3. Matriz Situacional: Atores e Vetores de Conflito (PESC / MAPP)
| Vetor de Conflito | Mecanismo Operacional | Efeito no Tabuleiro Eleitoral | Resposta Tática Requerida |
|---|---|---|---|
| Guerra Interna no STF | Despachos unilaterais, prazos atípicos de 72h e vazamentos de autos em andamento. | Paralisia decisória e desconfiança pública nas instâncias que fiscalizam o pleito. | Exigência de deliberação imediata do Plenário do STF e provocação da PGR sobre impedimento/suspeição. |
| Exploração Eleitoral Extrema | Conversão instantânea de suspeitas em panfletos de campanha nas redes sociais. | Desvio da pauta social/econômica para acusações de corrupção sistêmica generalizada. | Enfrentamento baseado no contraditório legal e recusa da armadilha moralista descontextualizada. |
| Pressão Geopolítica Externa | Ameaças tarifárias, questionamento de soberania digital e apoio tácito a agentes locais. | Tentativa de tutelar a política externa nacional e barrar a integração soberana (BRICS). | Afirmação intransigente da soberania jurisdicional brasileira e das regras constitucionais vigentes. |
4. A Encruzilhada Democrática
A crise deflagrada no STF evidencia que a estabilidade democrática não decorre da mera existência formal de tribunais, mas da adesão incondicional de seus membros às garantias constitucionais do devido processo legal e do princípio da colegialidade.
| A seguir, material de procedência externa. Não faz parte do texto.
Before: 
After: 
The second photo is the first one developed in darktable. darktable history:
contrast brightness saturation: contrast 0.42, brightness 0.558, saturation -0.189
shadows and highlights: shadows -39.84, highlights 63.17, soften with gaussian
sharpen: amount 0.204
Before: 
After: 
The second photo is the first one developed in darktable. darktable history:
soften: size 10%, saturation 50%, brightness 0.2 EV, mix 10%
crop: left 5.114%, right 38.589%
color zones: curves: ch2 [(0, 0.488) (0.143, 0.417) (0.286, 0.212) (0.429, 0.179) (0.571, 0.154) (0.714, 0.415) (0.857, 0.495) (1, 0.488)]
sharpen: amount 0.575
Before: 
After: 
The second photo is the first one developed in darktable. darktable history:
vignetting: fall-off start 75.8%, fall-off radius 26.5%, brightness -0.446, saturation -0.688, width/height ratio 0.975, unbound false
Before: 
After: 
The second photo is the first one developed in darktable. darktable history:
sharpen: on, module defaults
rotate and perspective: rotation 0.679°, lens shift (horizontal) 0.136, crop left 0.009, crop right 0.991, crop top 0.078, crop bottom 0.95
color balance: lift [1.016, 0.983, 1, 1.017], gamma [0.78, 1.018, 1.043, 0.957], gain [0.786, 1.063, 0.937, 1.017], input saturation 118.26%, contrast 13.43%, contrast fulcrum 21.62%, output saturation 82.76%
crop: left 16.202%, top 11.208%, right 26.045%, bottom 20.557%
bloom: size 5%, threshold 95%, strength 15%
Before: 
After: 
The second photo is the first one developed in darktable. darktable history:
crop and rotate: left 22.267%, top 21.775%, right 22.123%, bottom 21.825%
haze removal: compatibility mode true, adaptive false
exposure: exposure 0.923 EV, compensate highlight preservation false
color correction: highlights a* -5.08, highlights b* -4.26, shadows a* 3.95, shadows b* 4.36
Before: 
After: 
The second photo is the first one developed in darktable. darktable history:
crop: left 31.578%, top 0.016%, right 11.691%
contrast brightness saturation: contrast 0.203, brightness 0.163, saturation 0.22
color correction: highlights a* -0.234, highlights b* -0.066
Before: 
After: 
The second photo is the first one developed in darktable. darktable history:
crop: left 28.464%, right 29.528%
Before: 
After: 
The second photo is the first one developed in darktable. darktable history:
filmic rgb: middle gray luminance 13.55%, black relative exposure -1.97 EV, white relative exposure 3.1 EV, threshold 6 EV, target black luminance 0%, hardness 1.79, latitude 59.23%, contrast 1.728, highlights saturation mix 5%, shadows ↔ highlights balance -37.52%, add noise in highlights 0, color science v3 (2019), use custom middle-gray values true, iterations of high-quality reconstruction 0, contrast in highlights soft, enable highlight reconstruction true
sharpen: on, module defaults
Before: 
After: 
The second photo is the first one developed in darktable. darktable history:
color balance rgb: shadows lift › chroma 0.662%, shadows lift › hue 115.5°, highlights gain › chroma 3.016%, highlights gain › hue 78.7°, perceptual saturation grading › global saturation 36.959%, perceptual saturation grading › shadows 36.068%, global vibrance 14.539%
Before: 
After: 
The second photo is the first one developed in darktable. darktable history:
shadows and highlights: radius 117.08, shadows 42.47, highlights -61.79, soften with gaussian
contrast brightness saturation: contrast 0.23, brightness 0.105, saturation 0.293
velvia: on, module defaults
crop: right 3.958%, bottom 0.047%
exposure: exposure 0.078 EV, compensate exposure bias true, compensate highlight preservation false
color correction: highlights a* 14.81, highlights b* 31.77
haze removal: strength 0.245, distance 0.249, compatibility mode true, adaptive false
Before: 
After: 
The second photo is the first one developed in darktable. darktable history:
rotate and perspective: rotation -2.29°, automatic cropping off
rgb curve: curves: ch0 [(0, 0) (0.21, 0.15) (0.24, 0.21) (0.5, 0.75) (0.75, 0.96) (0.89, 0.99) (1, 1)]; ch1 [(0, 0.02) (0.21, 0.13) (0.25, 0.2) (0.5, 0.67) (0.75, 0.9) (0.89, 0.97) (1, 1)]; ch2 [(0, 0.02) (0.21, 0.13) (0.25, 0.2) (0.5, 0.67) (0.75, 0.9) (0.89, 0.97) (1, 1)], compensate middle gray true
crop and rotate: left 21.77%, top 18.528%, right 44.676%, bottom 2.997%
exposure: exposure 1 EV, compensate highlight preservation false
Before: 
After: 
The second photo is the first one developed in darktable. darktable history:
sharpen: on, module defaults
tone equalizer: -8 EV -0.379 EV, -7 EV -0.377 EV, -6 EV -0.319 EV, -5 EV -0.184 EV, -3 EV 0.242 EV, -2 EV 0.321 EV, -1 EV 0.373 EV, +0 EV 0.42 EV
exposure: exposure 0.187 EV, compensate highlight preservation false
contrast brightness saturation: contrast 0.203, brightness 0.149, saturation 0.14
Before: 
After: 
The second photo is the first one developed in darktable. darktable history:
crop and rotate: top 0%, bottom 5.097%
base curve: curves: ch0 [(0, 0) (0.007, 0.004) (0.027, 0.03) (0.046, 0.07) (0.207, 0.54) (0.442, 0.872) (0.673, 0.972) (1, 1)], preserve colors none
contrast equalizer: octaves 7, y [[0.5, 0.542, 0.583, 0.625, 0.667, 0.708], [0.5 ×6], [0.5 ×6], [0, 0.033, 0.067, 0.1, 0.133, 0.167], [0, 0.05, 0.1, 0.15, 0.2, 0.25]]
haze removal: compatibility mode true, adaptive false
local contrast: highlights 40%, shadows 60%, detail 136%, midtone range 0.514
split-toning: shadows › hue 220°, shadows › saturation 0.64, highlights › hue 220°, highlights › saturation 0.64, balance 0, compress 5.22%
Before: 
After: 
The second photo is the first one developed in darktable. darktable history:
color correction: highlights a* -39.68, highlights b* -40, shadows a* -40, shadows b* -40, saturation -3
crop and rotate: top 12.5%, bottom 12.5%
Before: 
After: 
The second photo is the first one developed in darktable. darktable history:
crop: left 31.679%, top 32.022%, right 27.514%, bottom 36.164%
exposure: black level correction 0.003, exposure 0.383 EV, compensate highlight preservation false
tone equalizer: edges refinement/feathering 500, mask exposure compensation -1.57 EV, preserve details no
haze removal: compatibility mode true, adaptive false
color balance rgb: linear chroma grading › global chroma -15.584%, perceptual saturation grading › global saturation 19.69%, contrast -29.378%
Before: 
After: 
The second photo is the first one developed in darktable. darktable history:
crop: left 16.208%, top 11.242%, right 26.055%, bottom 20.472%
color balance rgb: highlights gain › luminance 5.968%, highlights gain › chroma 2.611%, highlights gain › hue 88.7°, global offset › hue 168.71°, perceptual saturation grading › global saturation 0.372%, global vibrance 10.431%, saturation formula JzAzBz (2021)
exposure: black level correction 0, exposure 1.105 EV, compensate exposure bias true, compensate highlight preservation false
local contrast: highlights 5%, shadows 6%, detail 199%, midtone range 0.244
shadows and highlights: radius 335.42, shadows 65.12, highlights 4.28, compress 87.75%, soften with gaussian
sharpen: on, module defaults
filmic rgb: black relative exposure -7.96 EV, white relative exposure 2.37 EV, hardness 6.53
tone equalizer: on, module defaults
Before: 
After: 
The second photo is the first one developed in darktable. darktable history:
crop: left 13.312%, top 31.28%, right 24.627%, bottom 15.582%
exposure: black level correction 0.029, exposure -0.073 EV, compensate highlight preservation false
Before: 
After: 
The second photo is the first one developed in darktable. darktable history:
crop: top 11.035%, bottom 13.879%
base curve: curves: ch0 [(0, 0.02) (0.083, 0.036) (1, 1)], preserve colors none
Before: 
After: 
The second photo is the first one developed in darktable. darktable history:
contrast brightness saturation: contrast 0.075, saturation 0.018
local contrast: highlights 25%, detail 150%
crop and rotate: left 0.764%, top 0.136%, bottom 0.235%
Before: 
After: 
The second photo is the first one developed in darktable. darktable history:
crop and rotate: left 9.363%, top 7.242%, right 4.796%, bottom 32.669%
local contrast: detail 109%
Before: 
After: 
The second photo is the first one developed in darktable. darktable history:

A tentativa de fragilizar a Corte a partir de suas próprias fissuras internas expõe o país ao risco de paralisia institucional às vésperas do sufrágio. Diante disso, a atuação conjunta de partidos democráticos junto ao Plenário do STF e à PGR constitui instrumento necessário para restabelecer a segurança jurídica, impedir a tutela política do Judiciário e assegurar que a vontade soberana das urnas seja respeitada sem interferências espúrias.